Although Chime has not been impeached, what is happening now appears like a recap of events of last administration under Chimaroke Nnamani, where the lawmakers had split over the move to impeach him on purported charges of highhandedness and corruption.
That was in 2001. In the Nnamani case, however, while majority of the members called G-16 could not sit, the G-8, which supported him continued to sit at the old Eastern House of Assembly and churning out resolutions that suited the administration. In the present circumstance, none of the factions had sat.

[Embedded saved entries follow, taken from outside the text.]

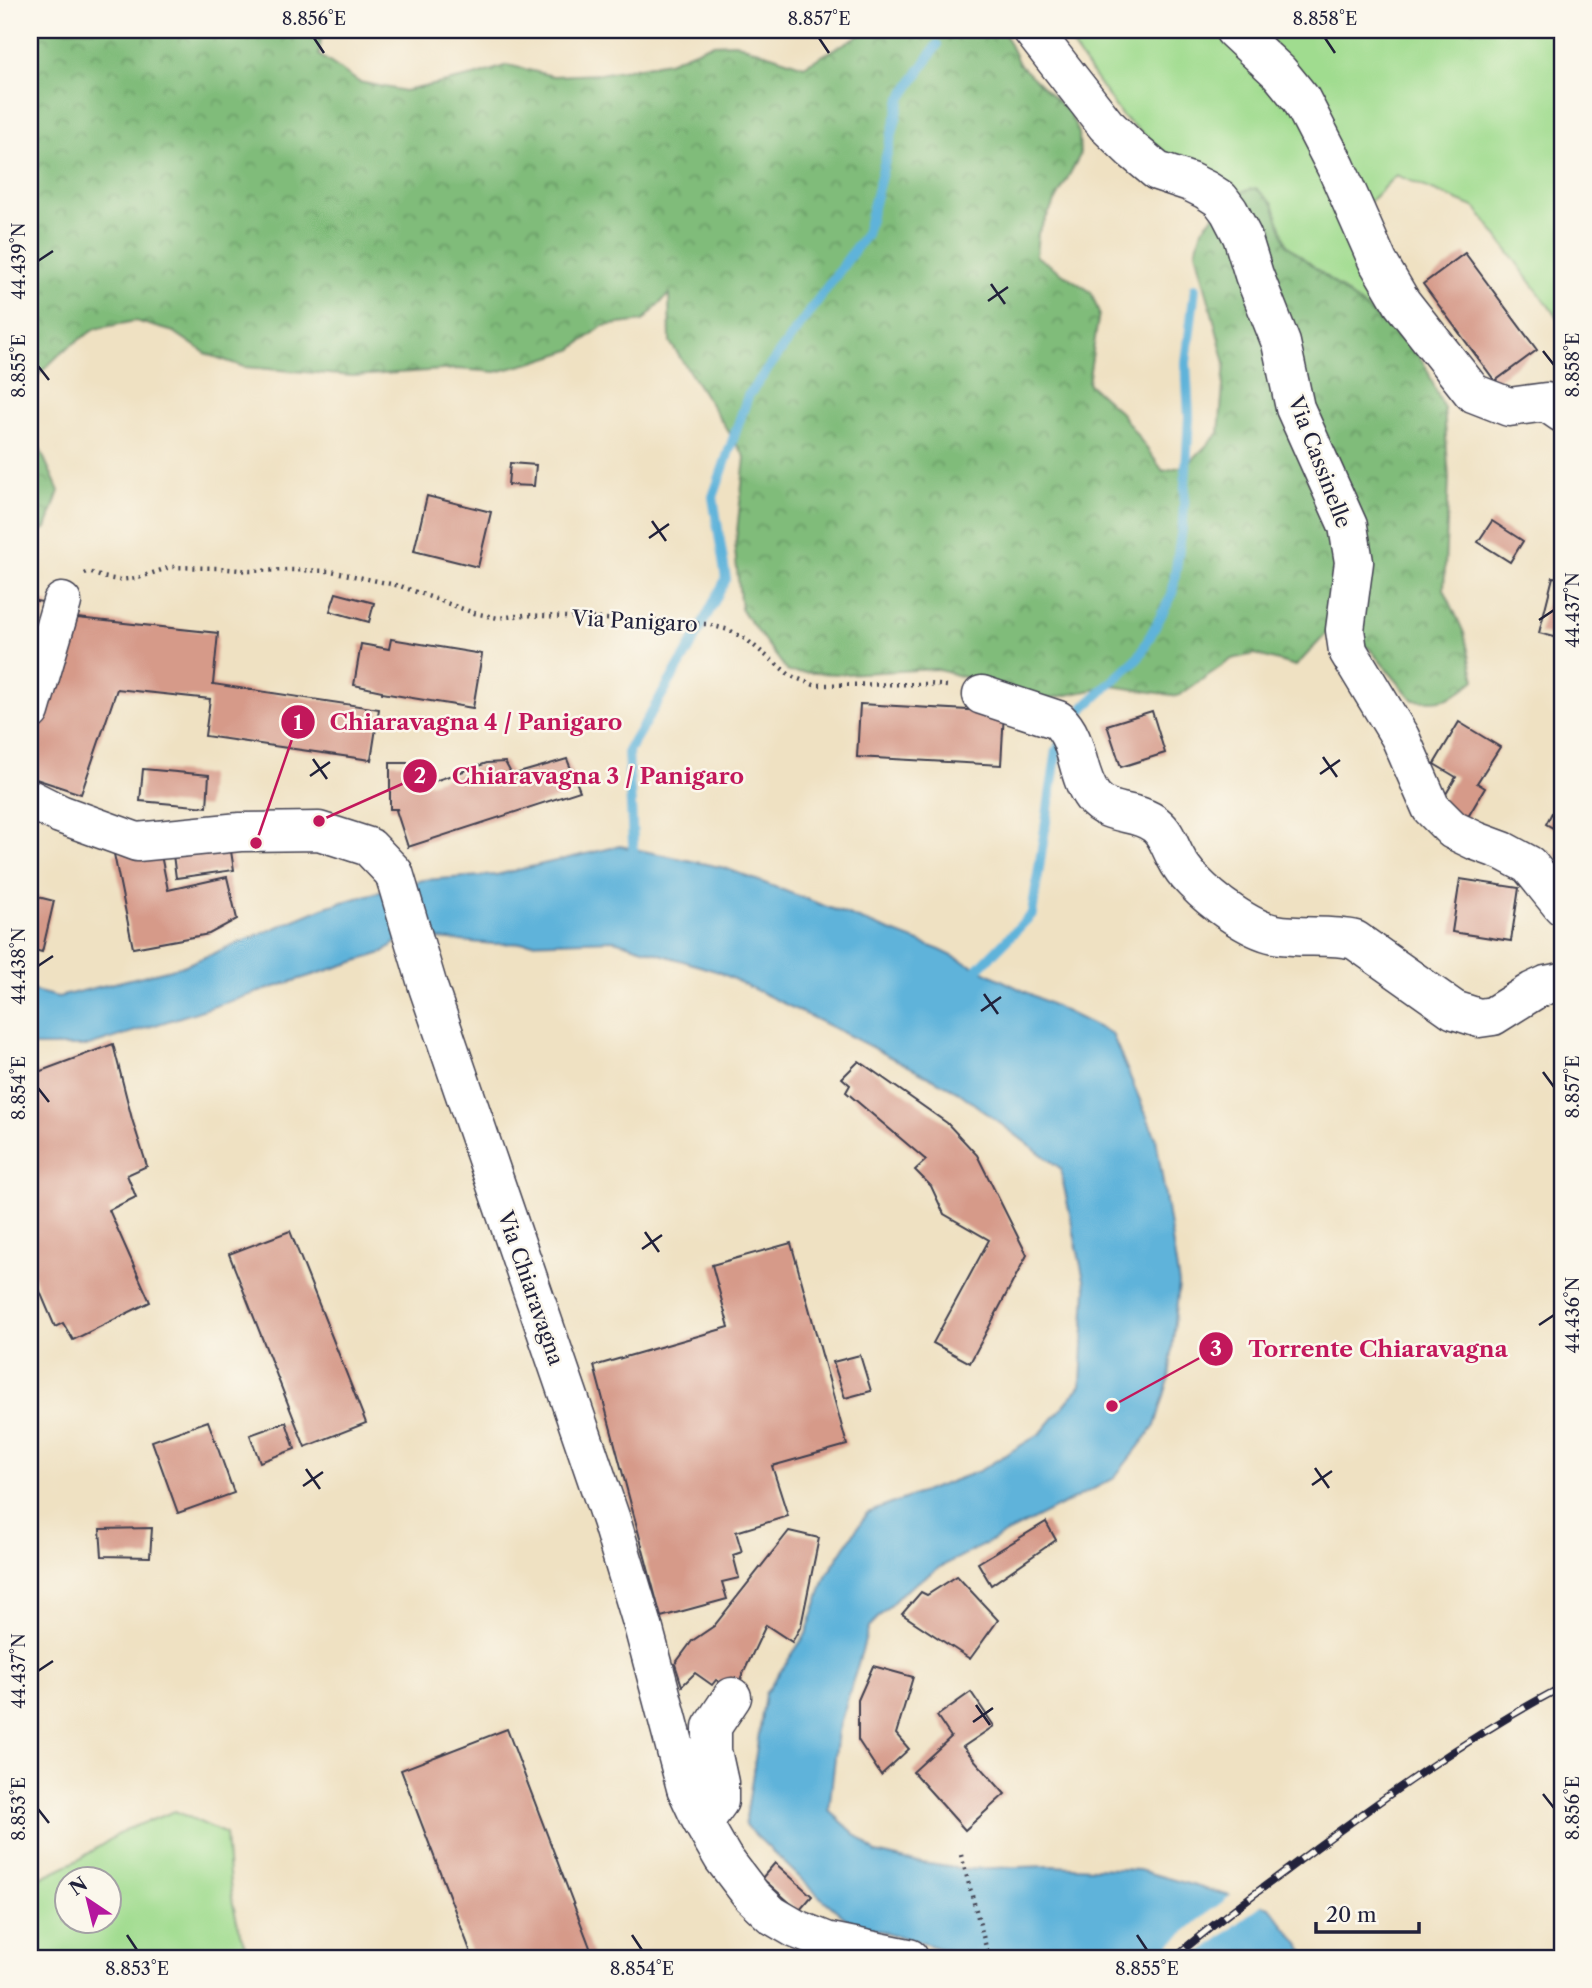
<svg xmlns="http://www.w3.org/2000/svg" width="1592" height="1988" font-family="'Libre Caslon Text',serif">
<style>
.grass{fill:#a0dc8f;stroke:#617f65;stroke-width:2;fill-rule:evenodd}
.forest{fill:url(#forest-crowns);stroke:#516f5a;stroke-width:2}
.water{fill:#5eb3da;stroke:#406a8a;stroke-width:2}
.pier{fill:#efe1c2}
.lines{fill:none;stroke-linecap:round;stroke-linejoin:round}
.stream{stroke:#5eb3da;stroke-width:10}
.building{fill:#d69a89}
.minor-casing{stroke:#413f4f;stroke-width:41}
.path{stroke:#413f4f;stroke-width:4.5;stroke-dasharray:2 5;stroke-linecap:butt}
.minor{stroke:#fff;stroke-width:38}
.rail-casing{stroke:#22223b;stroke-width:8}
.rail{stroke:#fbf7ec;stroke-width:5;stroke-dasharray:16;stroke-linecap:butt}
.ticks{fill:none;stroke:#22223b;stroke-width:2.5}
.labels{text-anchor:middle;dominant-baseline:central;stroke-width:5;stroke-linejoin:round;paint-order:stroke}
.street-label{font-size:21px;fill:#22223b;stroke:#fbf7ec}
.leader{fill:none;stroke:#c2185b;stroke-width:2.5}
.callout-dot{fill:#c2185b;stroke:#fbf7ec;stroke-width:2.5}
.mark-label{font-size:21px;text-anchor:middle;font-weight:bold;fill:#fff}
.callout-label{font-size:23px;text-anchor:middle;font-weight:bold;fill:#c2185b;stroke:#fbf7ec;stroke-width:5;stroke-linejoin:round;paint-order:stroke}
.neatline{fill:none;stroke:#22223b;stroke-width:2.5}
.ticks-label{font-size:18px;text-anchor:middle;fill:#22223b}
</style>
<defs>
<pattern id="forest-crowns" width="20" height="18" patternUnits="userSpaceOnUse" patternTransform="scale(1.75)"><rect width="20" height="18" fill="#80bc7a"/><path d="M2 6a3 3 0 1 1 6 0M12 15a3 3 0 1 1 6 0" fill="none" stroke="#689865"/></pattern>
</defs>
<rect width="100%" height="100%" fill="#fbf7ec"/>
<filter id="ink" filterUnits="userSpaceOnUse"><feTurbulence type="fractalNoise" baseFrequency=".0143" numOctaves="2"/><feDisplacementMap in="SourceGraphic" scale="14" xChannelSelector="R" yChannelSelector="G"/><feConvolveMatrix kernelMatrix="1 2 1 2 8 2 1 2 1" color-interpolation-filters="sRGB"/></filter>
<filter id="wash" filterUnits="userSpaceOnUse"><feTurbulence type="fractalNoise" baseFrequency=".00686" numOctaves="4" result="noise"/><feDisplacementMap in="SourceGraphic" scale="28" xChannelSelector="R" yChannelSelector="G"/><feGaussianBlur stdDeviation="1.57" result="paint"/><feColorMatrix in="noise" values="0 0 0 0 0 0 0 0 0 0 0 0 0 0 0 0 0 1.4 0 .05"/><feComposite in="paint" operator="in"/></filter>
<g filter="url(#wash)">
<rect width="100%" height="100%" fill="#efe1c2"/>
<g class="grass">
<polygon points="1061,30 1562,30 1562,324 1476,208 1396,175 1352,220 1413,347 1286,245 1273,204 1233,194 1174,160 1122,116"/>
<path d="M 175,1811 L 226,1834 C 229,1876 230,1922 253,1958 L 30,1958 L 30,1883 L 78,1860 L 125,1830 ZM 66,1880 L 108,1880 L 108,1922 L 66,1922 Z"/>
</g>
<g class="forest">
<path d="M 30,30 L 322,30 L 319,55 L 359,82 L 405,91 L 474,76 L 508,65 L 553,76 L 600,74 L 668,62 L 712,44 L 735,43 L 804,66 L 863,33 L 865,30 L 1003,30 L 1019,64 L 1069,112 L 1079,133 L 1080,155 L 1038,233 L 1036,256 L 1091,292 L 1099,313 L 1088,383 L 1121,413 L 1163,471 L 1187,465 L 1219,433 L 1225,363 L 1196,251 L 1202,229 L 1233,194 L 1256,188 L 1273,204 L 1287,245 L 1413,347 L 1426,367 L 1444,409 L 1449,479 L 1444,589 L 1464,633 L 1475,680 C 1451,700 1444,703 1413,700 L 1369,648 L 1327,633 L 1296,666 L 1254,654 L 1232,659 L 1178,696 L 1112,686 L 1042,700 L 936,669 L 843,674 L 788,672 L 741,609 L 735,550 L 745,457 L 670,342 L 669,294 L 643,321 L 603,326 L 571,350 L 534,362 L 496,372 L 457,369 L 353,376 L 244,367 L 207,354 L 174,332 L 135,321 L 95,329 L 63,351 L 35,378 L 30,401 Z"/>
<polygon points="30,427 59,491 46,528 30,539"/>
</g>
<polygon class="water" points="620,846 725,868 940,950 1112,1034 1156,1138 1179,1284 1169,1379 1155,1426 1113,1479 940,1567 902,1593 869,1627 838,1731 829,1810 876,1853 915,1862 963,1869 1051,1866 1139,1870 1270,1907 1310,1958 1042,1958 1032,1954 967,1956 850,1922 819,1896 745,1825 765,1694 806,1634 826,1576 867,1513 979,1471 1041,1433 1081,1385 1086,1289 1060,1168 957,1091 850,1036 719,972 614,940 494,944 404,936 382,953 89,1046 30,1046 30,990 58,997 183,966 328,906 423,880 496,875"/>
<polygon class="pier" points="1234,1893 1265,1902 1194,1958 1155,1958 1199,1920"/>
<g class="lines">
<g class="stream">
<polyline points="1072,723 1078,713 1139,657 1172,595 1183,522 1189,417 1186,363 1195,288"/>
<polyline points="634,861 628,751 687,653 726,579 713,497 748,396 866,234 901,99 937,45"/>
<polyline points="968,979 1032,914 1057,750 1061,744"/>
</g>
</g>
<g id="blocks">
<g class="building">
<polygon points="1465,253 1537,350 1495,381 1423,284"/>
<polygon points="510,463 536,465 534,486 508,485"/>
<polygon points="427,496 491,512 478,567 414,551"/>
<polygon points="1492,521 1523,541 1510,562 1478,542"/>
<polygon points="1553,577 1562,578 1562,639 1539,633"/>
<polygon points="336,593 374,603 369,622 330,611"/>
<polygon points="30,600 49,603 30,655"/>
<polygon points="77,618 218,633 213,684 379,709 371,760 205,736 210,699 117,689 81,794 30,777 30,752"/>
<polygon points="391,639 482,654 473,708 382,693 382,691 354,685 361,644 389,649"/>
<polygon points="860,704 1004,712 1001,765 857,757"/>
<polygon points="1152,711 1165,753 1121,767 1107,725"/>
<polygon points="1459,722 1500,747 1477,783 1485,788 1465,822 1439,806 1456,777 1434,764"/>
<polygon points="567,759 580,791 408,847 396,810 398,809 390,809 390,763 418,763 417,787 487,763 505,762 512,775"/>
<polygon points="143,769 209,775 207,807 140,801"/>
<polygon points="1557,803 1562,806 1562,833 1546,824"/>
<polygon points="229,839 234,870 176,878 172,847"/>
<polygon points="1562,839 1562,859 1555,855"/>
<polygon points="159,845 168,890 227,877 237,919 209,934 133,948 114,854"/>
<polygon points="1460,879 1519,888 1511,941 1452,932"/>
<polygon points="30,895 54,901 42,952 30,949"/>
<polygon points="113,1044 132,1119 147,1166 127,1175 136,1197 109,1210 150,1302 73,1340 63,1323 55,1327 30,1268 30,1075"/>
<polygon points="859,1061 947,1123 977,1155 1027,1255 970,1363 933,1343 989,1240 944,1214 931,1186 915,1170 926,1160 846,1092 850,1085 842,1078"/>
<polygon points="290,1231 366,1423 305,1447 229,1254"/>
<polygon points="791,1243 847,1445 772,1466 788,1516 736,1532 742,1552 733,1555 739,1578 722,1582 727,1599 661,1617 594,1366 729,1327 712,1265"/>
<polygon points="860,1355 871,1391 845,1398 833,1362"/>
<polygon points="208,1421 234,1493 178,1513 152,1441"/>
<polygon points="286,1422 295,1449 260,1462 250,1435"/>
<polygon points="1046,1522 1056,1540 991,1585 978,1563"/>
<polygon points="152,1528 150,1557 102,1556 100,1529"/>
<polygon points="789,1531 819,1538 801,1626 792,1642 766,1625 735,1691 716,1680 712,1685 695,1673 682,1686 675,1664 692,1641 714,1626"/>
<polygon points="957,1576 998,1620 970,1659 902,1614 921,1592 927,1595"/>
<polygon points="873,1666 913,1677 896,1734 909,1749 881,1775 858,1740 858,1700"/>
<polygon points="971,1692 994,1726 963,1747 1005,1794 965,1830 913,1772 951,1737 937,1716"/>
<polygon points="507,1729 594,1958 473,1958 401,1770"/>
<polygon points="775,1863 812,1896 799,1911 762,1878"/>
</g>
</g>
</g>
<g filter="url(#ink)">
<use href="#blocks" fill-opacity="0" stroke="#413f4f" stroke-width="2"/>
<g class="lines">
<defs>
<g id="minor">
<polyline points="1032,30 1106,125 1132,150 1157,171 1190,182 1206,190 1220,199 1229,211 1242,236 1254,275 1281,343 1295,408 1348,526 1354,562 1345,630 1348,651 1400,737 1431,808 1453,830 1476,841 1503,851 1529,865 1562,906"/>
<polyline points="1234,30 1279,72 1301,99 1336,167 1378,262 1402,303 1473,393 1509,407 1546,402 1562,413"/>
<path d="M 982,695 L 1058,720 C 1080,740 1075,774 1093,797 C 1109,817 1137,809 1156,825 C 1166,833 1169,845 1175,856 C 1180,866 1187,875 1194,882 C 1212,901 1249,929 1275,934 C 1301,939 1329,934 1355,940 L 1454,1010 L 1479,1018 L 1493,1016 L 1533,991 L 1546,985 L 1562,982"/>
<polyline points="30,711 62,602"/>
<polyline points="30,799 60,814 137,842 240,832 319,831 369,847 394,873 428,987 611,1520 643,1626 686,1788 700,1818 723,1858 752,1896 772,1915 796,1929 826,1941 909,1958"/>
<polyline points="703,1823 719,1801 719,1783 712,1751 712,1727 732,1697"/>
</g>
</defs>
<use href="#minor" class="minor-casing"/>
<g class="path">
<polyline points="85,574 89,572 102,577 119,580 138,578 170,567 218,568 250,571 290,570 331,571 400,586 474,613 498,618 525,615 706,624 729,630 747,640 791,676 814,685 929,684 947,686"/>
<polyline points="961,1855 989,1958"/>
</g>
<use href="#minor" class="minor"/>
<defs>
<path id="rail" d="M 1174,1958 C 1212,1924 1255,1894 1296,1863 C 1381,1799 1468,1737 1562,1687"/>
</defs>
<use href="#rail" class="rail-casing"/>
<use href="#rail" class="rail"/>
</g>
</g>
<path class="ticks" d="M 314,38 L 324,53M 819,38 L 829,53M 1325,38 L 1335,53M 38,261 L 53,251M 991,284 L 1005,304M 988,301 L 1008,287M 1543,351 L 1554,365M 38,366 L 49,380M 652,521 L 666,541M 649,538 L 669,524M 1539,620 L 1554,610M 1323,757 L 1337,777M 313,759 L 327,779M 1320,774 L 1340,760M 310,776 L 330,762M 38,966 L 53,956M 984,994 L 998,1014M 981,1011 L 1001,997M 1543,1072 L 1554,1087M 38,1088 L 49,1102M 645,1232 L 659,1252M 642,1249 L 662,1235M 1539,1325 L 1554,1315M 1315,1468 L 1329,1488M 306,1469 L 320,1489M 1312,1485 L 1332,1471M 303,1486 L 323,1472M 38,1671 L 53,1661M 976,1705 L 990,1725M 973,1722 L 993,1708M 1543,1794 L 1554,1808M 38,1809 L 49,1823M 127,1935 L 137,1950M 632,1935 L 642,1950M 1137,1935 L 1147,1950"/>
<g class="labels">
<g class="street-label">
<text transform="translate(1320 462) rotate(69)">Via Cassinelle</text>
<text transform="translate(635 621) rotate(3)">Via Panigaro</text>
<text transform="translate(531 1288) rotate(71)">Via Chiaravagna</text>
</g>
</g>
<path class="leader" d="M256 843L298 722M319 821L420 776M1112 1406L1216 1349"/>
<g class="callout-dot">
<circle cx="256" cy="843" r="7"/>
<circle cx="319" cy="821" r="7"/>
<circle cx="1112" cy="1406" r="7"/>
<circle cx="298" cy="722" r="18"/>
<circle cx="420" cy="776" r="18"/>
<circle cx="1216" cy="1349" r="18"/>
</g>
<g class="mark-label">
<text x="298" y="730">1</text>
<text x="420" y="783">2</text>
<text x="1216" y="1356">3</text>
</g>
<g class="callout-label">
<text x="476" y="730">Chiaravagna 4 / Panigaro</text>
<text x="598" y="784">Chiaravagna 3 / Panigaro</text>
<text x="1378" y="1357">Torrente Chiaravagna</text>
</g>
<rect width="1592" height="1988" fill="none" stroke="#fbf7ec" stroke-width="77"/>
<g transform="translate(88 1900) rotate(325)"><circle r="33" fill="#fbf7ec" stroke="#a4a2a5" stroke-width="2"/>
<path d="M0-5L12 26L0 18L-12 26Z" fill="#b5179e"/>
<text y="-10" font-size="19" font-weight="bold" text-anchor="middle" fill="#22223b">N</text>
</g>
<path d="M1316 1922v10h103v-10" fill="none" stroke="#22223b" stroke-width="3.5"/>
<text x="1326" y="1922" font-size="21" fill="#22223b" stroke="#fbf7ec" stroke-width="5" paint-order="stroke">20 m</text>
<rect x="38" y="38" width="1516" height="1912" class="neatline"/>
<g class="ticks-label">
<text x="314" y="25">8.856°E</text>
<text x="819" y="25">8.857°E</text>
<text x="1325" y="25">8.858°E</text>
<text transform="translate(19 261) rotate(-90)" y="6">44.439°N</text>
<text transform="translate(1573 365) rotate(-90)" y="6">8.858°E</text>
<text transform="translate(19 366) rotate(-90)" y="6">8.855°E</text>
<text transform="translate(1573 610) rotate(-90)" y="6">44.437°N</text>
<text transform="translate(19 966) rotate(-90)" y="6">44.438°N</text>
<text transform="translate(1573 1087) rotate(-90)" y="6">8.857°E</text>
<text transform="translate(19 1088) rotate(-90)" y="6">8.854°E</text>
<text transform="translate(1573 1315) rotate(-90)" y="6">44.436°N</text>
<text transform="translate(19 1671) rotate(-90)" y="6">44.437°N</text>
<text transform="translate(1573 1808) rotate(-90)" y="6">8.856°E</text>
<text transform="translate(19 1809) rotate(-90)" y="6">8.853°E</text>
<text x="137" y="1975">8.853°E</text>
<text x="642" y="1975">8.854°E</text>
<text x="1147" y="1975">8.855°E</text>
</g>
</svg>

While Nnamani learnt from the incident, braced the odds to contest, won his re-election and saw a united Assembly that produced the incumbent administration of the state; Governor Chime on the other hand, might be leaving office with the stigma of leaving behind a divided or crisis ridden House of Assembly.
He began his eight-year leadership of the state with a united House of Assembly made up of 24 members, all of the PDP stock. They worked well until allegations bothering on borrowing of N11billion loan, concession of water, primitive sale of public property; forgery of 2012 supplementary appropriation among allegations came up.